Question

Specific conductance of 0.1M NaCl solution is $1.0 \times {10^{ - 2}}$${\text{ oh}}{{\text{m}}^ - }{\text{c}}{{\text{m}}^ - }$ . Its molar conductance ${\text{ oh}}{{\text{m}}^ - }{\text{c}}{{\text{m}}^{ - 2}}{\text{mo}}{{\text{l}}^{ - 1}}$ is:
A. $1.0 \times {10^2}$
B. $1.0 \times {10^3}$
C. $1.0 \times {10^4}$
D. $1.0$

Answer 1

Hint:Specific conductance (or Conductivity) is the ability of the electrolytic solution to conduct electricity. The electricity produced in the electrolytic solution is due to the flow of cations and anions. Wherein, molar conductivity is defined as the amount of electricity passed per mole concentration of the solution.

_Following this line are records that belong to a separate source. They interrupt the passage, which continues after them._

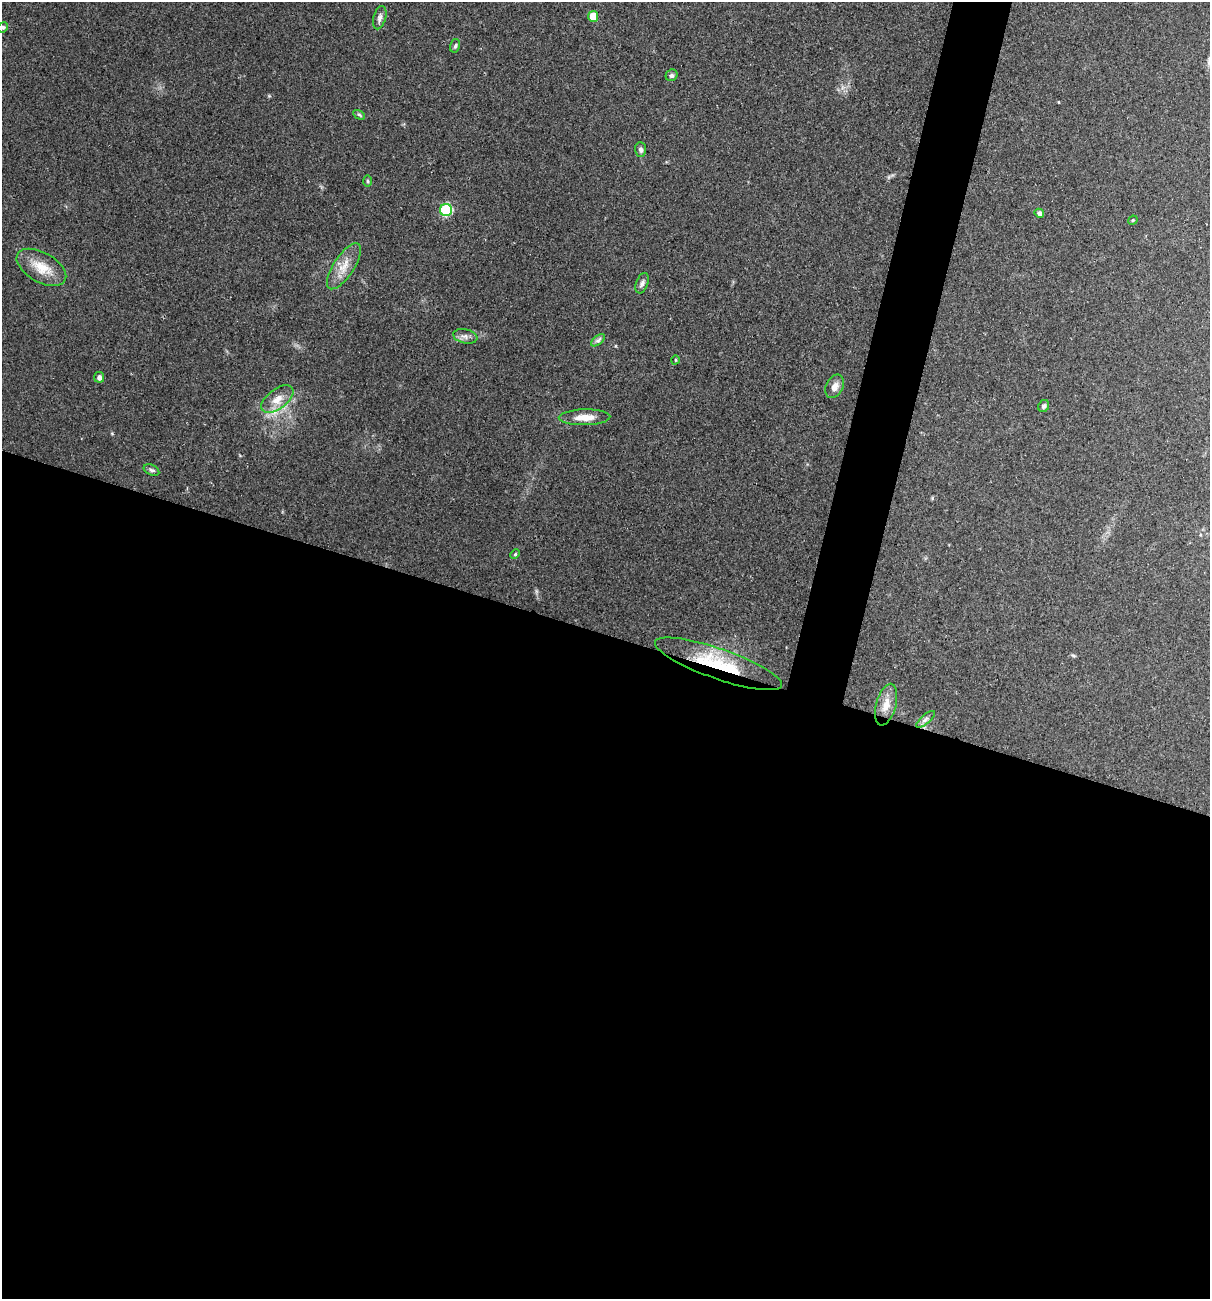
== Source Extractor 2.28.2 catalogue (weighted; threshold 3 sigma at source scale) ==
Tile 14 of 4 x 4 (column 2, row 4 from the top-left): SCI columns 1333-2540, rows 1-1297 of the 5204 x 5188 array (HDU 1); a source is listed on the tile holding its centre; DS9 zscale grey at full resolution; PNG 1212 x 1301 px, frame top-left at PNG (2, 2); each listed source drawn as its Kron ellipse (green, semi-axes under 4 px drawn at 4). Shown black and unused: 54% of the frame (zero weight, under 2 of 3 exposures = <1% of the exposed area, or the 3 px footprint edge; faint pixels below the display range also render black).
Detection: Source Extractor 2.28.2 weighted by HDU 2 'WHT'; one run over the whole footprint, this tile lists its part. Background 0.0979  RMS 0.0095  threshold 0.0429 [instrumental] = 3 sigma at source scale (4.5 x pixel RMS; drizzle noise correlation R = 1.50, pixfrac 1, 0.05/0.05 arcsec/px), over >= 5 px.
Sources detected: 27; all 27 listed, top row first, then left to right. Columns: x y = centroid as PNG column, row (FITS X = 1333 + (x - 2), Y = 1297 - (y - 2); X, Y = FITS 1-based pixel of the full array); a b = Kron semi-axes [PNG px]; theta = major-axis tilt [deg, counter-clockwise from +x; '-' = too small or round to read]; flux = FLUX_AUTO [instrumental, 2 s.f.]
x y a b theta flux
593 16 5 5 - 19
380 18 12 6 74 3.8
3 27 5 5 - 2
455 46 7 5 74 1.7
672 75 6 5 - 2.1
359 115 6 4 -30 1.4
640 149 7 5 -87 3.1
368 181 6 4 -89 1.2
446 210 6 6 - 78
1039 213 5 4 - 3.8
1133 220 5 4 - 1
344 266 26 10 57 14
41 267 27 15 -30 20
642 283 10 6 69 3.2
465 336 12 7 -12 4.3
598 340 8 4 37 2.4
675 360 4 3 - 0.82
99 377 5 5 - 3.9
835 386 12 8 63 6.9
277 399 18 10 37 12
1044 406 6 5 - 1.9
584 417 26 8 1 13
151 470 8 5 -26 2.1
515 554 5 4 - 1.1
718 664 67 15 -19 63
886 705 21 10 75 11
926 719 11 4 41 3.4
Overlapping masked pixels (flux is a lower limit): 1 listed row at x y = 718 664
Isophote crosses this tile's border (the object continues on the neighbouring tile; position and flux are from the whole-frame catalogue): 1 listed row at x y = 3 27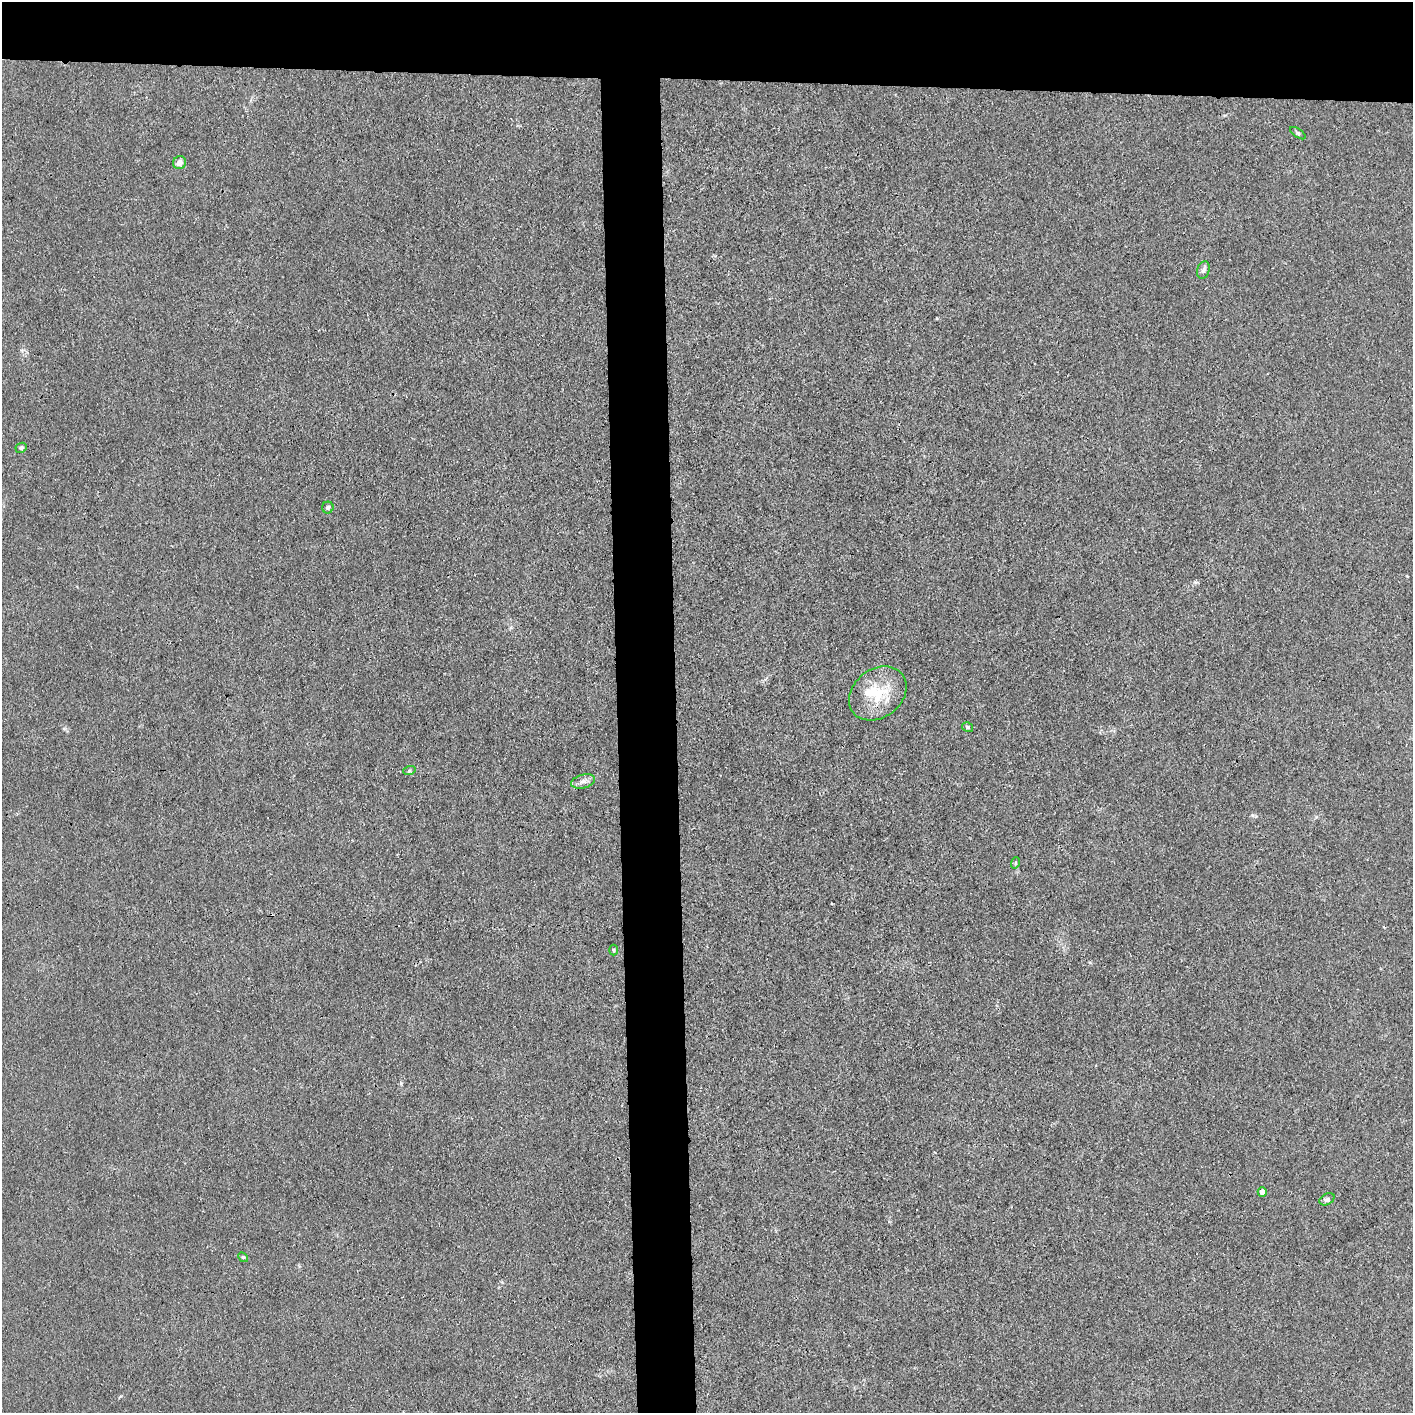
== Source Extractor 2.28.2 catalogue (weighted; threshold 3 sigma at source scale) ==
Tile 2 of 3 x 3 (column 2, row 1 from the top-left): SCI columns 1423-2833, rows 2823-4233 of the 4257 x 4233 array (HDU 1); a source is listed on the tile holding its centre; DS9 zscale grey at full resolution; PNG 1415 x 1415 px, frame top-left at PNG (2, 2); each listed source drawn as its Kron ellipse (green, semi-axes under 4 px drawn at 4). Shown black and unused: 10% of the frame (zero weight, under 3 of 4 exposures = <1% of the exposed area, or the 3 px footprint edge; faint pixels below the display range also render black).
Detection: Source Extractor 2.28.2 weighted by HDU 2 'WHT'; one run over the whole footprint, this tile lists its part. Background 0.0296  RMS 0.0053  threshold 0.0237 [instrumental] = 3 sigma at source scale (4.5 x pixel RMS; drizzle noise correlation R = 1.50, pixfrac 1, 0.05/0.05 arcsec/px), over >= 5 px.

Formula used: ${ \wedge _{\text{m}}} = \dfrac{{{\text{K}} \times {\text{1000}}}}{{\text{M}}}$ , Where K (kappa) is specific conductance
 M = molarity
${ \wedge _{\text{m}}}$ (Greek, lambda) = molar conductance

Complete step by step answer:
The question has given us the two quantities required to calculate the molar conductance of the solution.
K = $1.0 \times {10^{ - 2}}$${\text{ oh}}{{\text{m}}^ - }{\text{c}}{{\text{m}}^ - }$
M = 0.1 M
putting up the values in the formula gives us molar conductance as;
$ \Rightarrow { \wedge _{\text{m}}} = \dfrac{{{\text{K}} \times {\text{1000}}}}{{\text{M}}}$
$ \Rightarrow { \wedge _{\text{m}}} = \dfrac{{1.0 \times {{10}^{ - 2}} \times {\text{1000}}}}{{0.1}}$ ( now by carrying basic arithmetic operations we will solve the following)
$ \Rightarrow { \wedge _{\text{m}}} = \dfrac{{1.0 \times {{10}^{ - 2}} \times {\text{1}}{{\text{0}}^3}}}{{0.1 \times \dfrac{{10}}{{10}}}}$ ( we have divided and multiplied 10 by molarity to ease our solution, since $\dfrac{{10}}{{10}}$ = 1 )
$ \Rightarrow { \wedge _{\text{m}}} = \dfrac{{1.0 \times {{10}^{ - 2}} \times {\text{1}}{{\text{0}}^3}}}{{1.0 \times {{10}^{ - 1}}}}$
$ \Rightarrow { \wedge _{\text{m}}} = \dfrac{{1.0 \times {{10}^{ - 2}} \times {\text{1}}{{\text{0}}^3} \times {{10}^1}}}{{1.0}}$
$ \Rightarrow { \wedge _{\text{m}}} = \dfrac{{1.0 \times {{10}^{ - 2}} \times {\text{1}}{{\text{0}}^4}}}{{1.0}}$
$ \Rightarrow { \wedge _{\text{m}}} = \dfrac{{1.0 \times {{10}^2}}}{{1.0}}$
$ \Rightarrow { \wedge _{\text{m}}} = 1.0 \times {10^2}$${\text{ oh}}{{\text{m}}^ - }{\text{c}}{{\text{m}}^{ - 2}}{\text{mo}}{{\text{l}}^{ - 1}}$

Hence, the correct answer is option (A) i.e., $1.0 \times {10^2}$

Additional information:
The molarity of a solution is defined as the number of moles of solute present in per litre of the solution and the formula can be written as;
${\text{Molarity = }}\dfrac{{{\text{No}}{\text{. of moles}}}}{{{\text{volume of the solution(L)}}}}$

Note: The formula used to calculate the molar conductance varies with the units mentioned. E.g., if the value of specific conductance was given in ${\text{S}}{{\text{m}}^ - }$ and the concentration in ${\text{mol}} \times {{\text{m}}^{ - 3}}$, then the formula for molar conductance would have been ${ \wedge _{\text{m}}} = \dfrac{{\text{K}}}{{\text{c}}}$ and its units would be ${\text{S}} \times {{\text{m}}^{ - 3}} \times {\text{mo}}{{\text{l}}^{ - 1}}$. Therefore, it is important to pay attention to the units of specific conductance, before calculating the molar conductance.